* _Extrait de page_
┄┄┄┄┄┄
À l’inverse, laisser la forêt intacte sans l’exploiter aurait un effet négatif, car «quand l’arbre meurt, il libère le carbone qu’il a stocké dans l’atmosphère», fait valoir Henrik Sjolund, le directeur général de Holmen AB, un producteur de bois suédois, à l’agence Bloomberg.
Le lobby forestier suédois tient absolument à marquer sa différence avec ce qui est pratiqué dans les forêts tropicales, où les plantations d’huile de palme entraînent une déforestation globale et une perte de biomasse.
En Suède, 70% des arbres coupés sont au contraire utilisés comme produits substitutifs au pétrole (planches pour la construction, carton, papier, emballages…), détaille le rapport. Grâce au fameux «effet de substitution», l’industrie forestière suédoise permettrait à terme de diminuer les émissions suédoises de 93 millions de tonnes d’équivalent carbone par an, d’après ses calculs.
Des calculs en bois
Un calcul qui laisse les ONG écologistes dubitatives. «Il faut plusieurs années avant que les arbres repoussent et que le sol accumule à nouveau du carbone», prévient Elin Gotmark, porte-parole de l’organisation non gouvernementale suédoise Protect the Forest.
Selon elle, l’industrie forestière diminue bien la quantité globale de carbone stockée dans les écosystèmes terrestres. Quand au fameux «effet de substitution», il ne peut pas être pris en compte de cette façon.
┄┄┄┄┄┄
* _Consignes_
1 - D'après l'extrait sur l'industrie forestière suédoise, quelle part des arbres coupés en Suède sert de produits substitutifs au pétrole ?
2 - Dans l'extrait sur l'industrie forestière suédoise, recopiez le passage qui va de «En Suède, 70%» jusqu'à «Protect the Forest.».
La liste qui suit est un matériau distinct de l'extrait sur l'industrie forestière suédoise.

* _Bloc de données_
┄┄┄┄┄┄
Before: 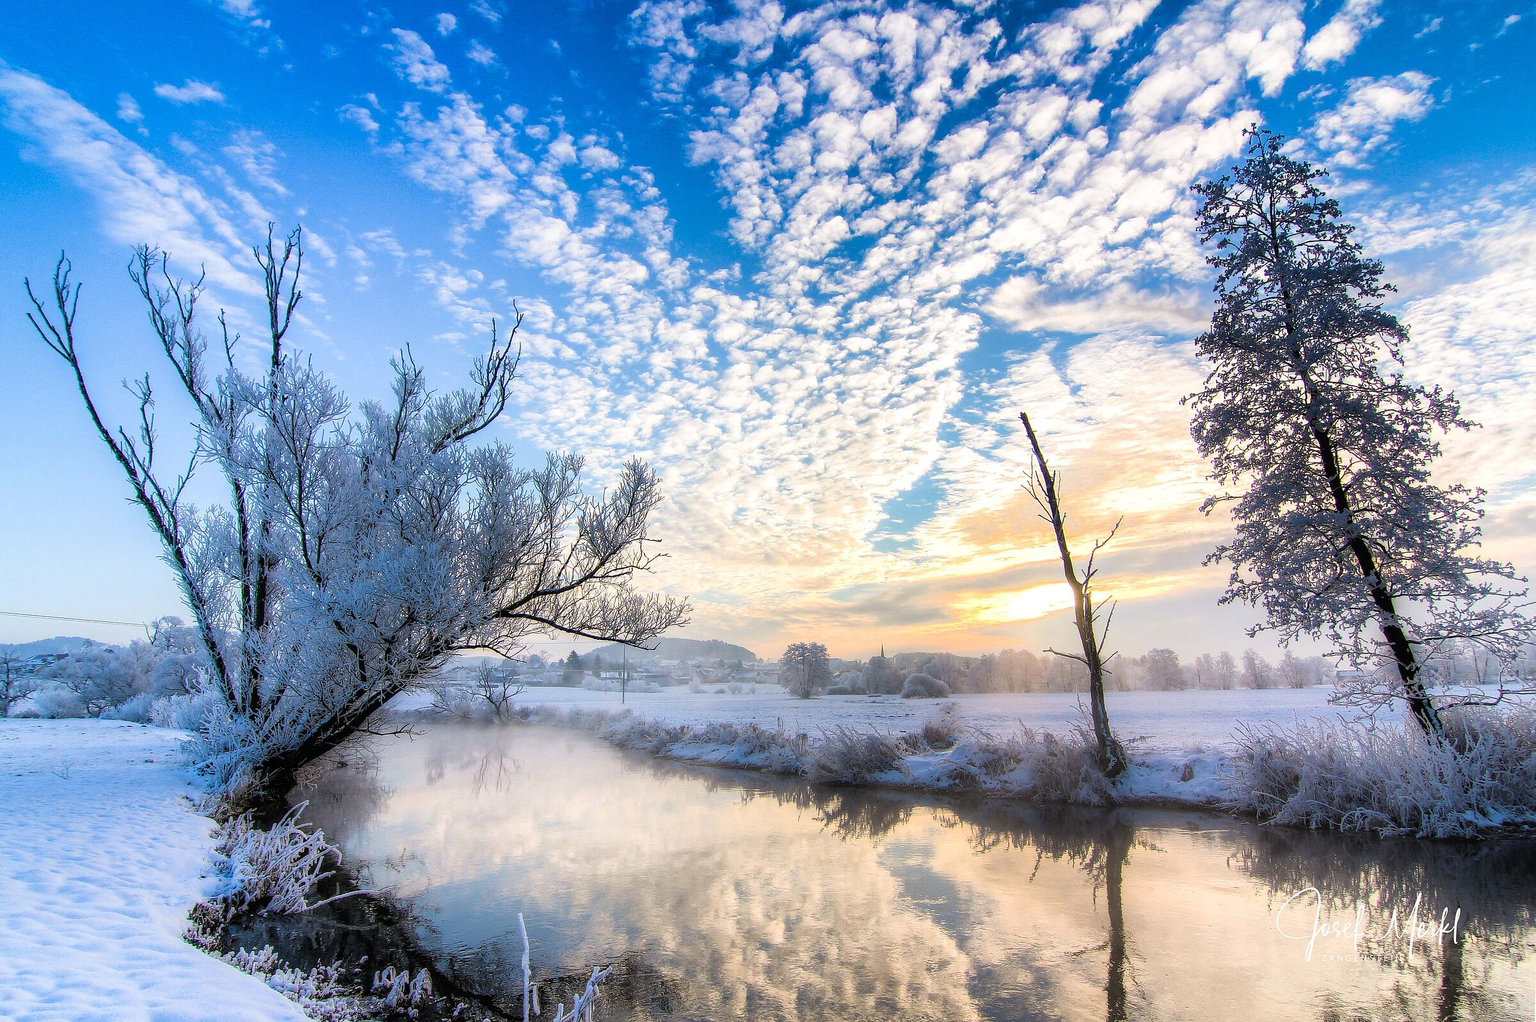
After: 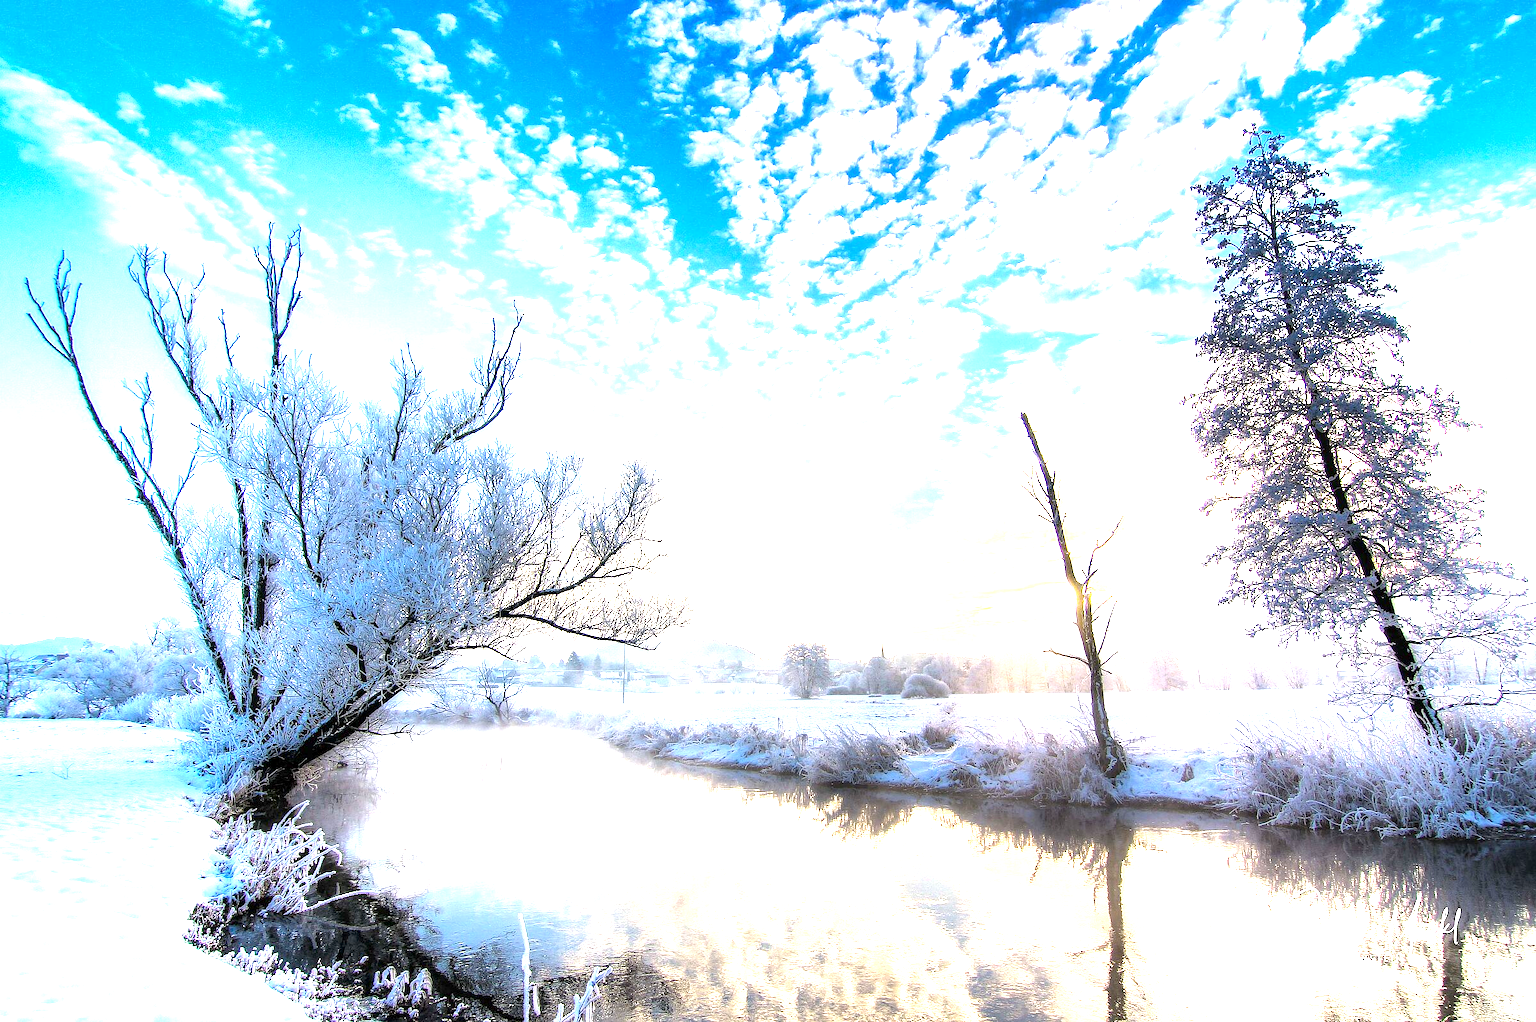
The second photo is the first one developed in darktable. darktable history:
exposure: black level correction 0.001, exposure 1.647 EV, compensate highlight preservation false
┄┄┄┄┄┄
* _Réponses successives_
1 - 70 % des arbres coupés.

2 -
En Suède, 70% des arbres coupés sont au contraire utilisés comme produits substitutifs au pétrole (planches pour la construction, carton, papier, emballages…), détaille le rapport. Grâce au fameux «effet de substitution», l’industrie forestière suédoise permettrait à terme de diminuer les émissions suédoises de 93 millions de tonnes d’équivalent carbone par an, d’après ses calculs.
Des calculs en bois
Un calcul qui laisse les ONG écologistes dubitatives. «Il faut plusieurs années avant que les arbres repoussent et que le sol accumule à nouveau du carbone», prévient Elin Gotmark, porte-parole de l’organisation non gouvernementale suédoise Protect the Forest.